Adult peregrines are top guns that can stoop to speeds exceeding 200 mph to prey upon other birds in midair. But peregrine chicks making their first leap from the nest in July often land in a heap on the ground.
That’s the beauty of the High Bridge site. The fledglings are not likely to drown or be hit by a vehicle or snapped up by a dog.
Weak-flying fledglings can easily avoid Hangman Creek. Even if they hit the ground, they can get oriented, walk up a steep bank if necessary and fly into a tree or shrub for more security. Given a chance, the parents will continue to feed the chicks and eventually they can make short hops back up to the bridge or aerie for another shot at flying.

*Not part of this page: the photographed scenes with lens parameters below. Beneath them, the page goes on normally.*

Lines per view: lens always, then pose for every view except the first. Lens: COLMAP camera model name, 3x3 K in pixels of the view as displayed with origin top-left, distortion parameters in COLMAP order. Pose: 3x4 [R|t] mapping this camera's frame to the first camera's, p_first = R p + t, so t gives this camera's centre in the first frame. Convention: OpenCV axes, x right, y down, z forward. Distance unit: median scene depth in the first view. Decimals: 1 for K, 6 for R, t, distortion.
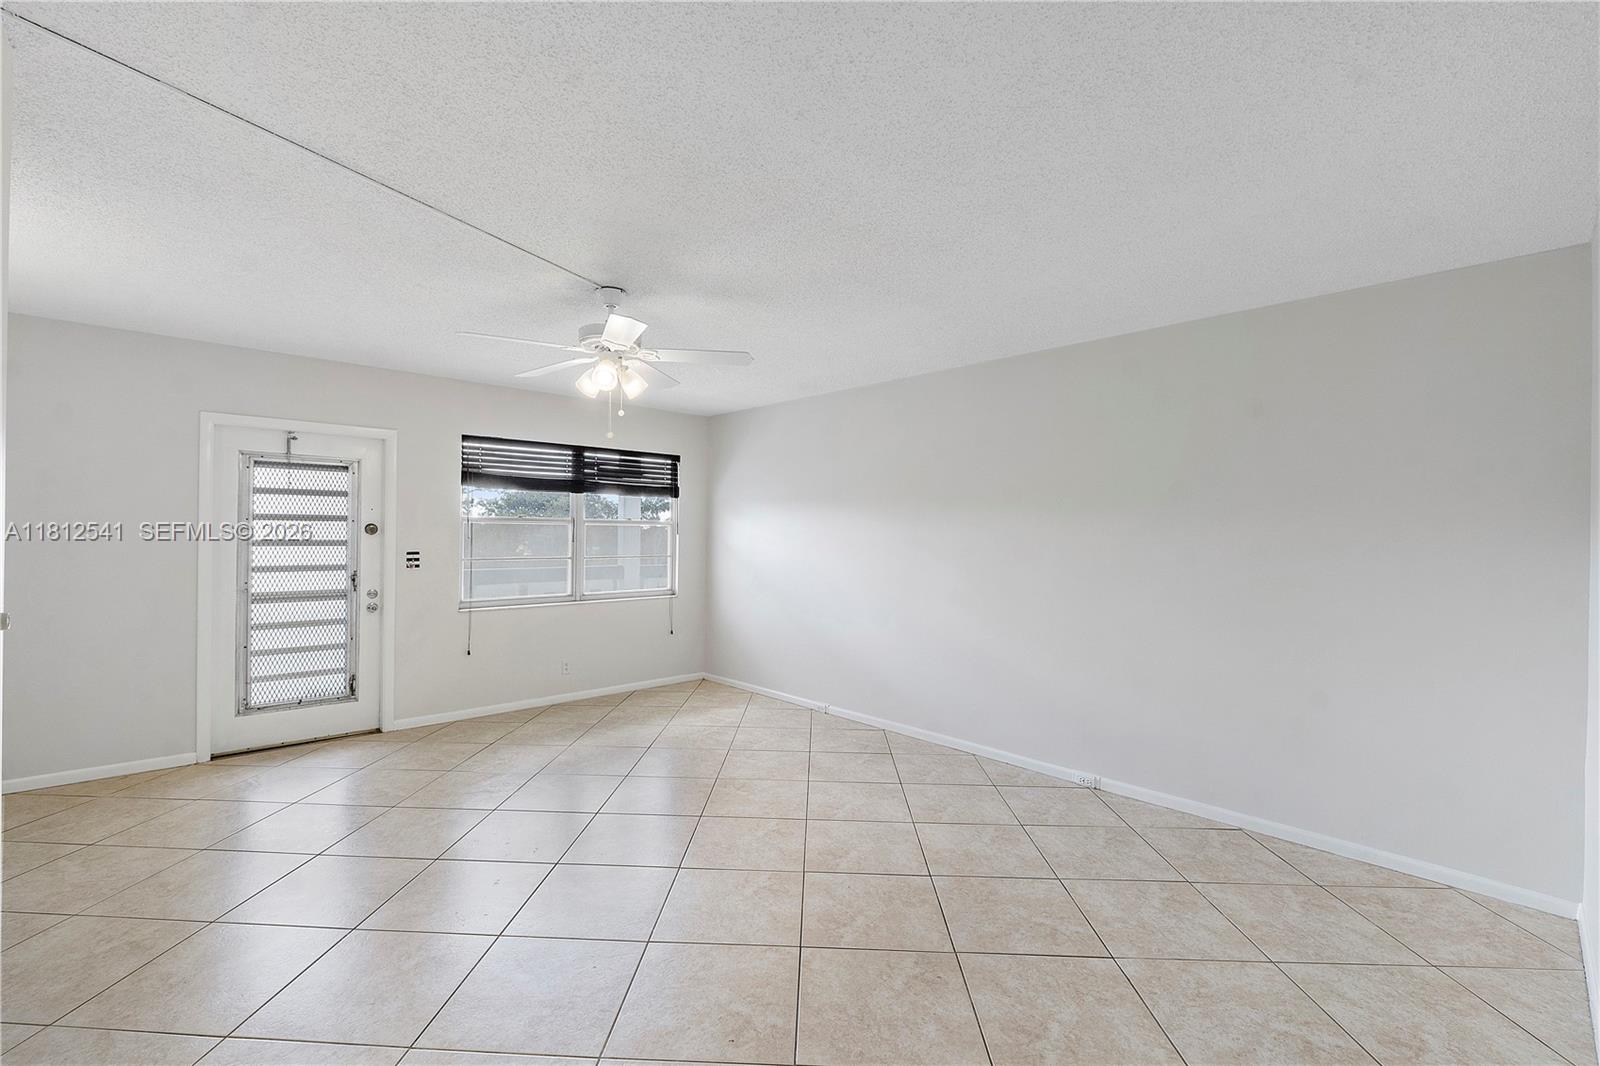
lens RADIAL K [[677.6, 0, 799.1], [0, 677.6, 552.8], [0, 0, 1]] dist [-0.007446, -0.000457]
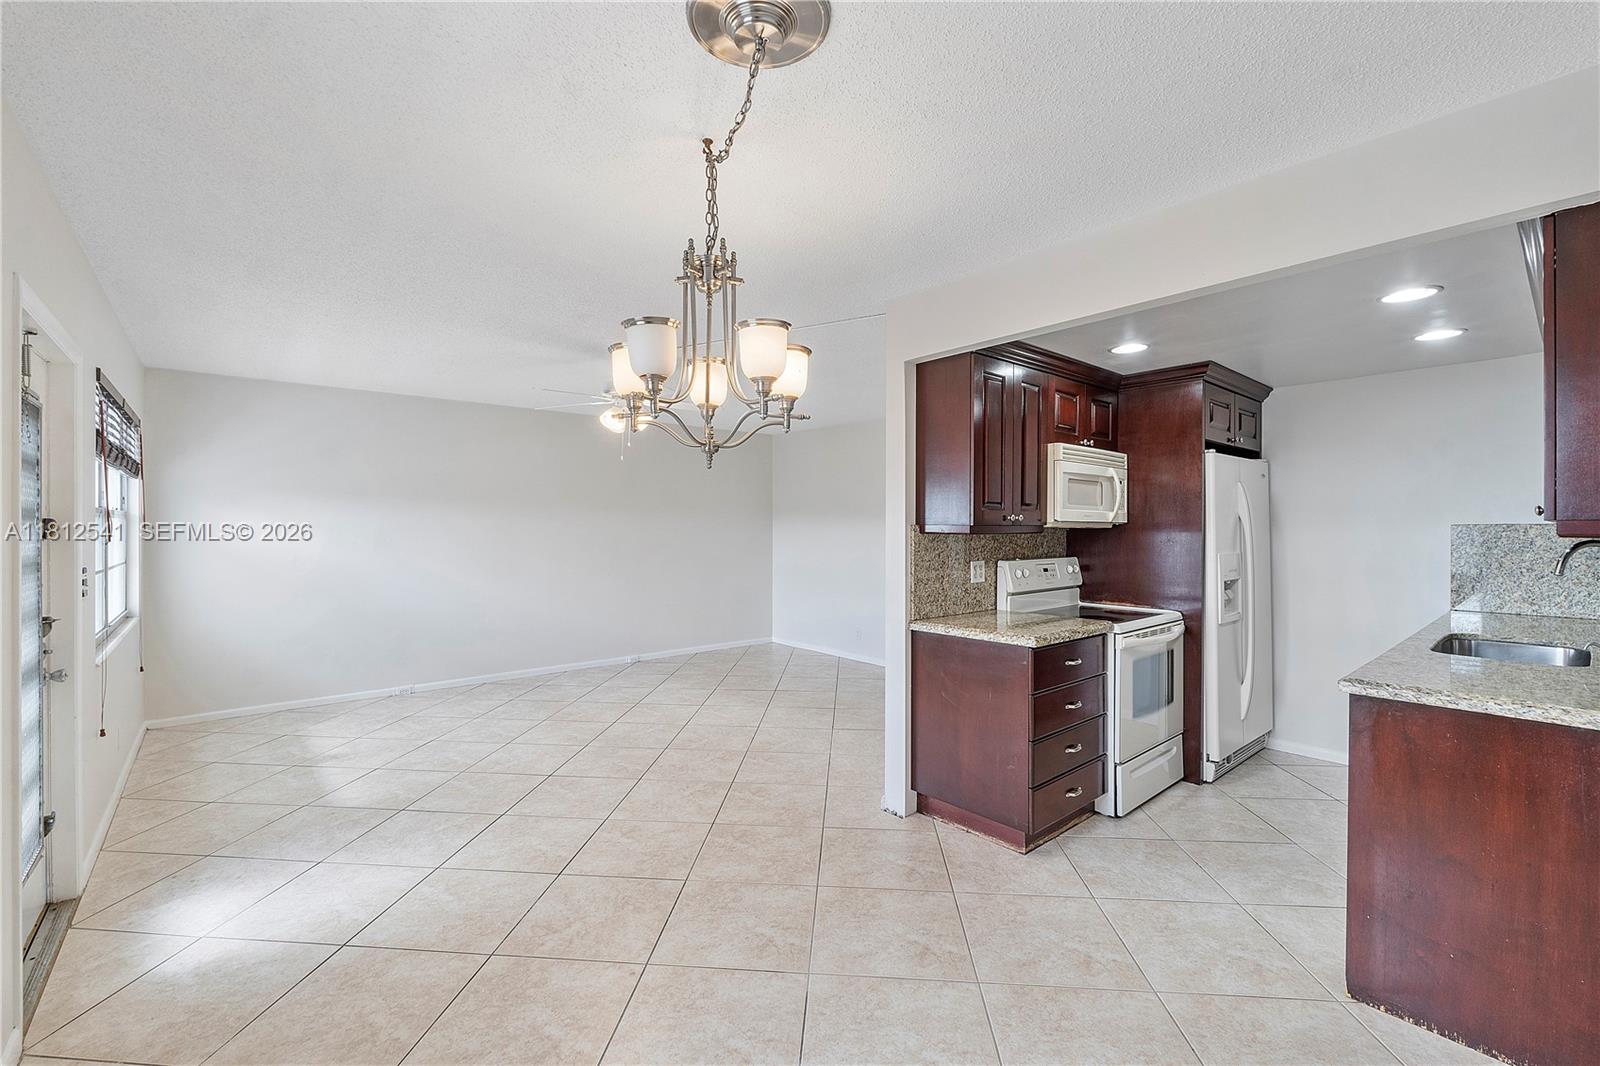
lens RADIAL K [[677.6, 0, 792.8], [0, 677.6, 530.7], [0, 0, 1]] dist [-0.007446, -0.000457]
pose [[0.051587, -0.023674, 0.998388, -1.038689], [0.024290, 0.999453, 0.022444, -0.029429], [-0.998373, 0.023093, 0.052133, 0.355683]]
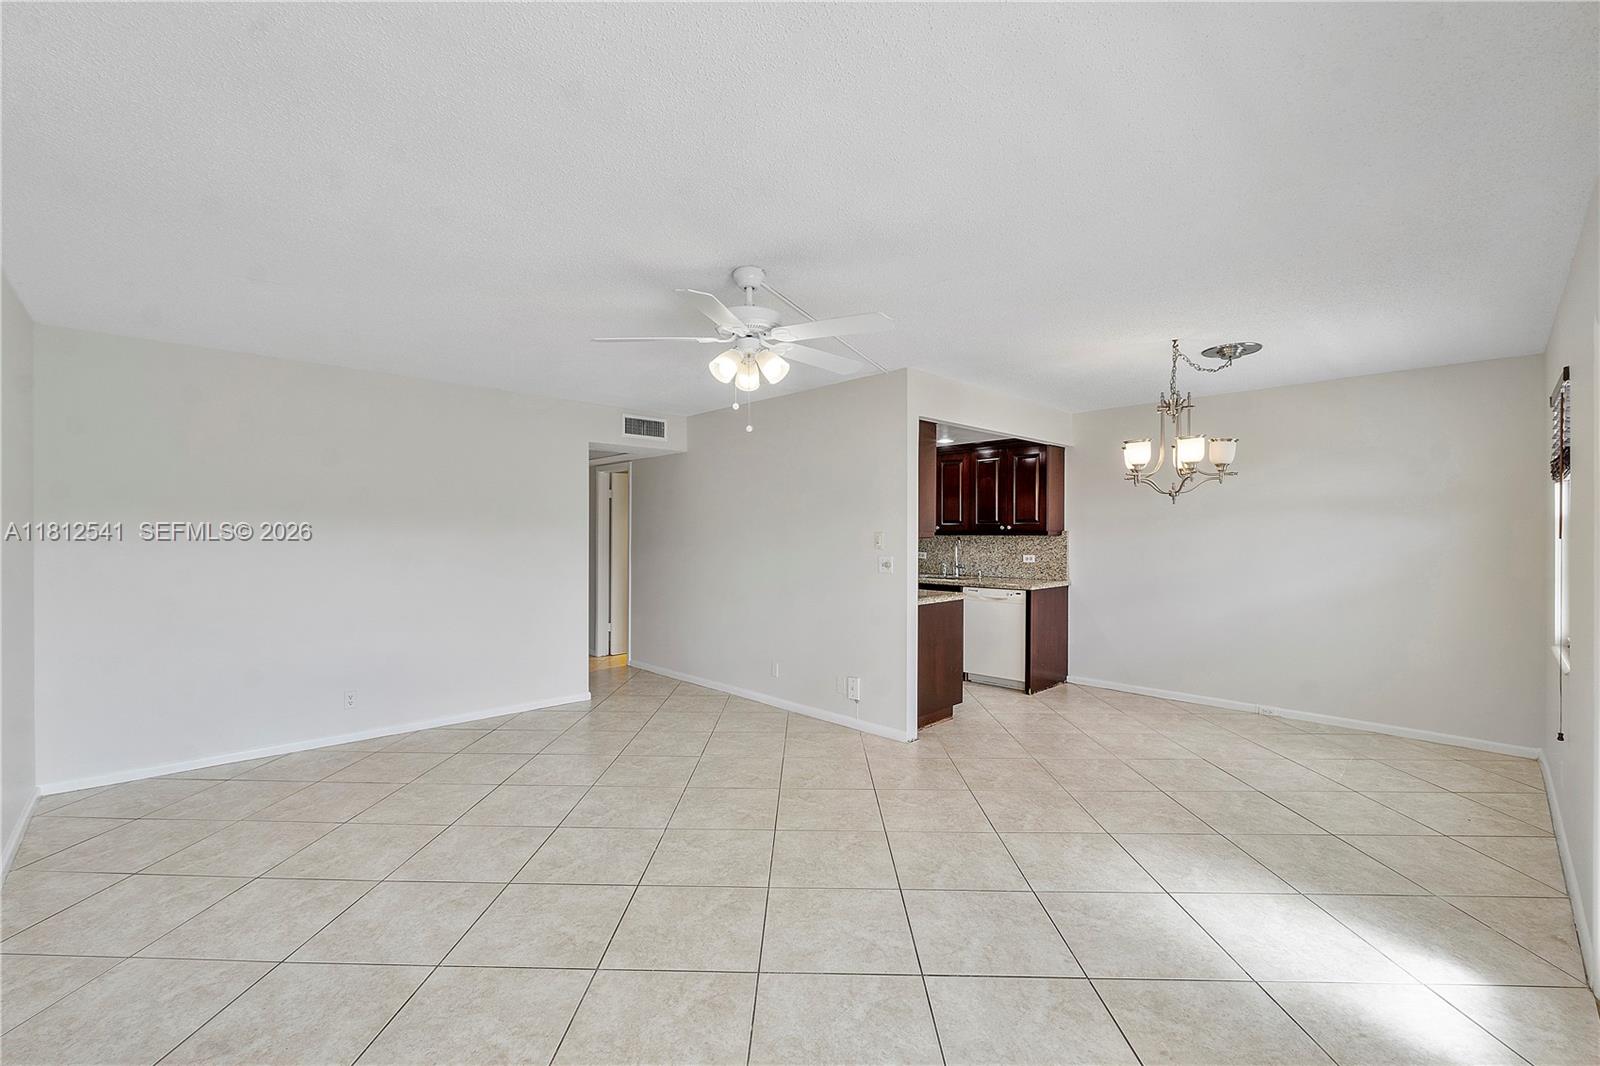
lens RADIAL K [[677.6, 0, 791.4], [0, 677.6, 524.4], [0, 0, 1]] dist [-0.007446, -0.000457]
pose [[-0.999735, -0.018363, -0.013906, -0.202330], [-0.018555, 0.999733, 0.013804, -0.038389], [0.013649, 0.014059, -0.999808, 1.204278]]
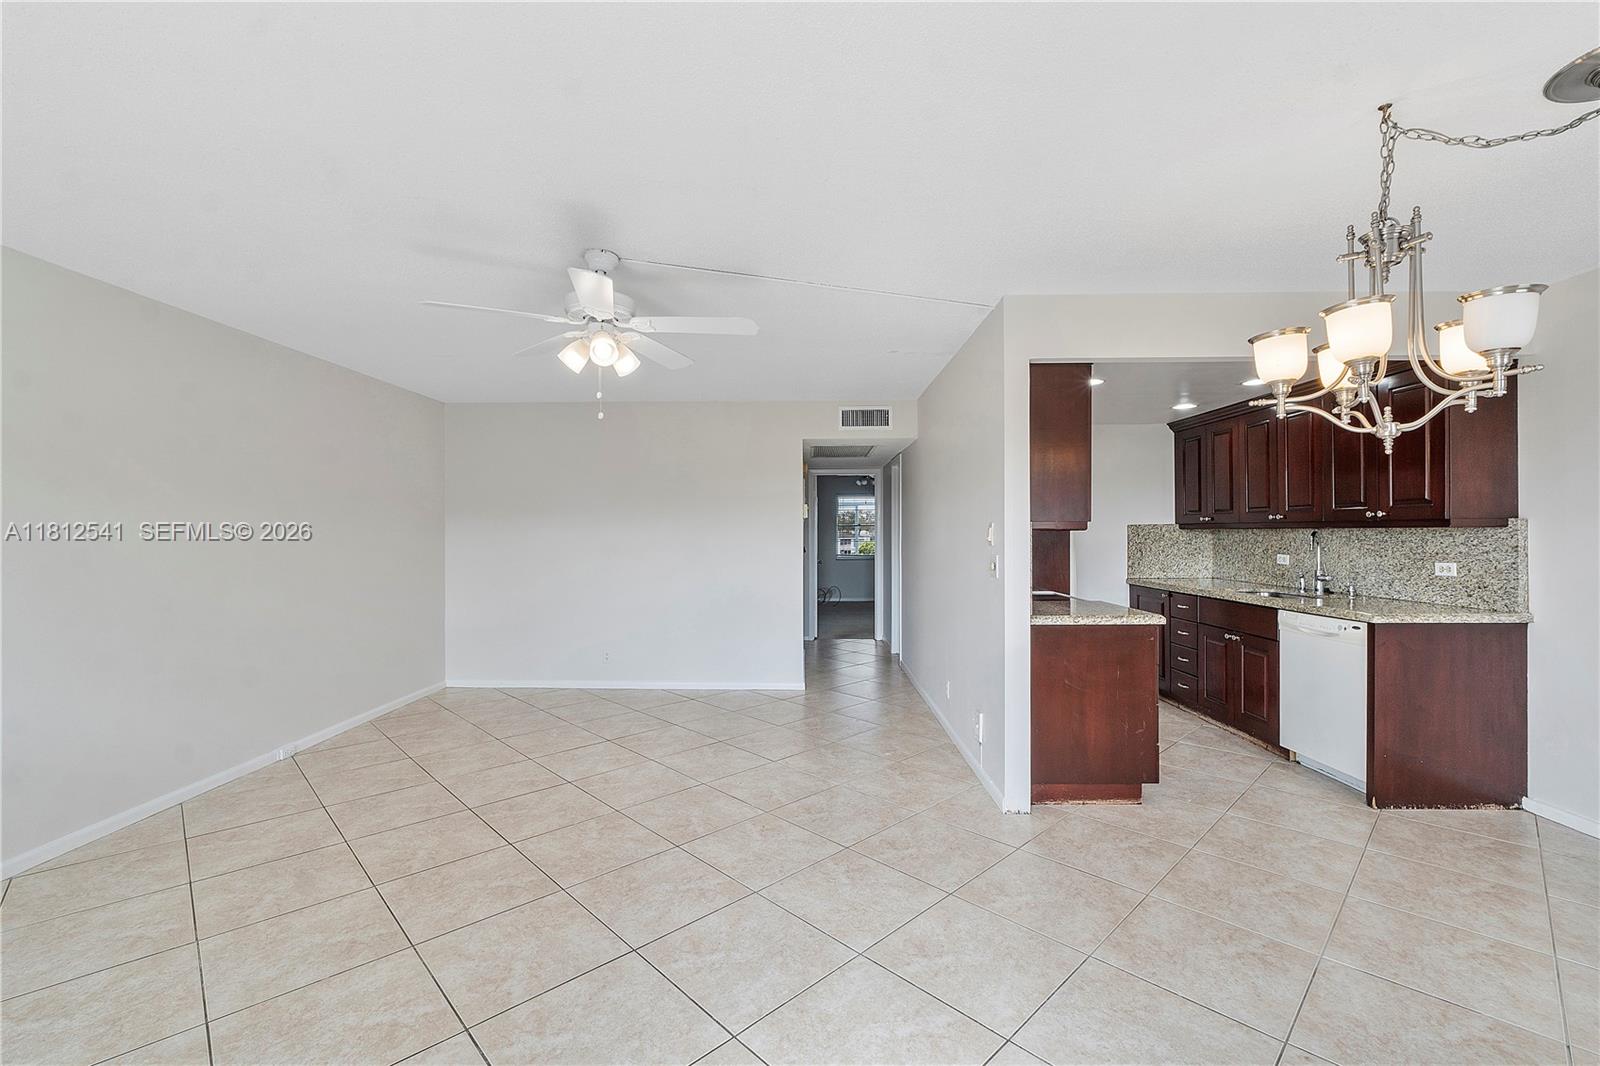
lens RADIAL K [[677.6, 0, 787.4], [0, 677.6, 524.9], [0, 0, 1]] dist [-0.007446, -0.000457]
pose [[-0.713717, -0.008487, 0.700383, -0.680204], [0.008210, 0.999757, 0.020481, -0.030844], [-0.700386, 0.020368, -0.713473, 0.914170]]
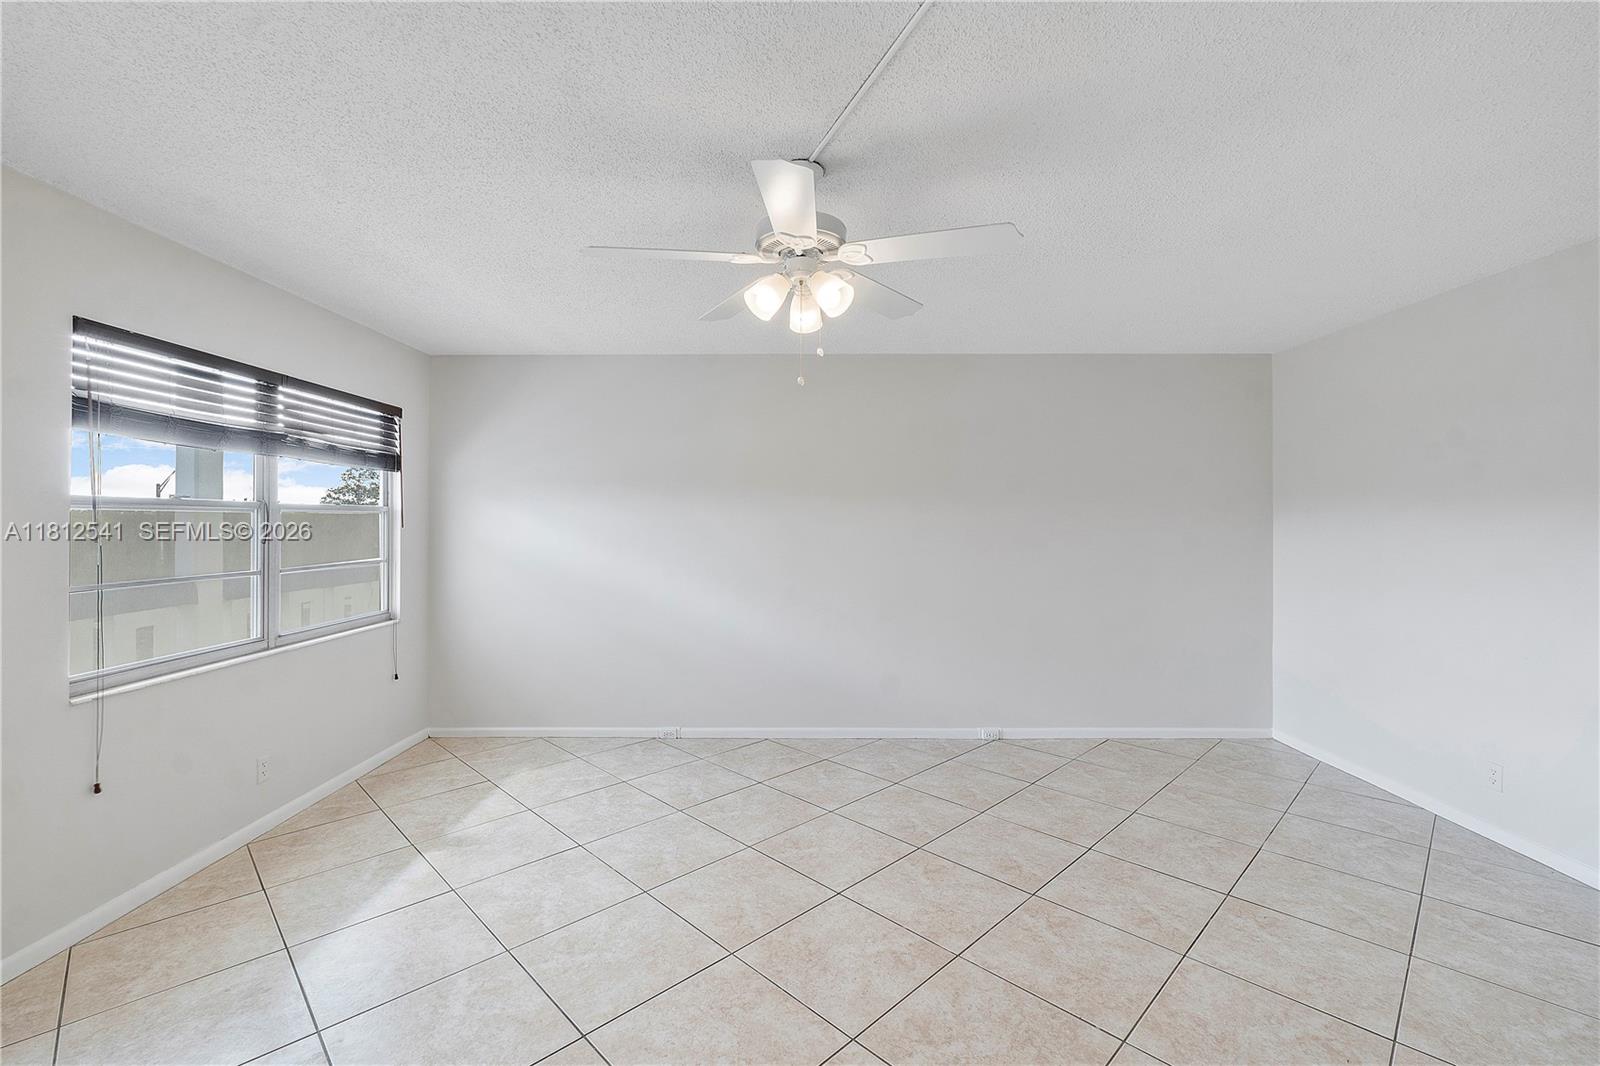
lens RADIAL K [[677.6, 0, 785.6], [0, 677.6, 540.4], [0, 0, 1]] dist [-0.007446, -0.000457]
pose [[0.692382, -0.030375, 0.720891, -0.485109], [0.027048, 0.999504, 0.016135, -0.017789], [-0.721024, 0.008327, 0.692860, 0.337435]]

Indeed, many urban sites from Seattle to New York offer fledglings little hope. The birds reared under the popular public eye of video cameras at the Washington Mutual building in Seattle have the safety of ledges and a bounty of food. But when they fledge, they crash into a sidewalk or get hit by a car.
Peregrine falcon numbers plunged throughout the United States shortly after World War II because of the widespread use of the pesticide DDT. The chemical accumulated in the birds peregrine falcons ate, which led to a decrease in falcon reproduction.
Their success is among the shining examples in the recovery of a species that was on the verge of doom 30 years ago.
And the Sunset Bridge has been part of the dawn of their revival.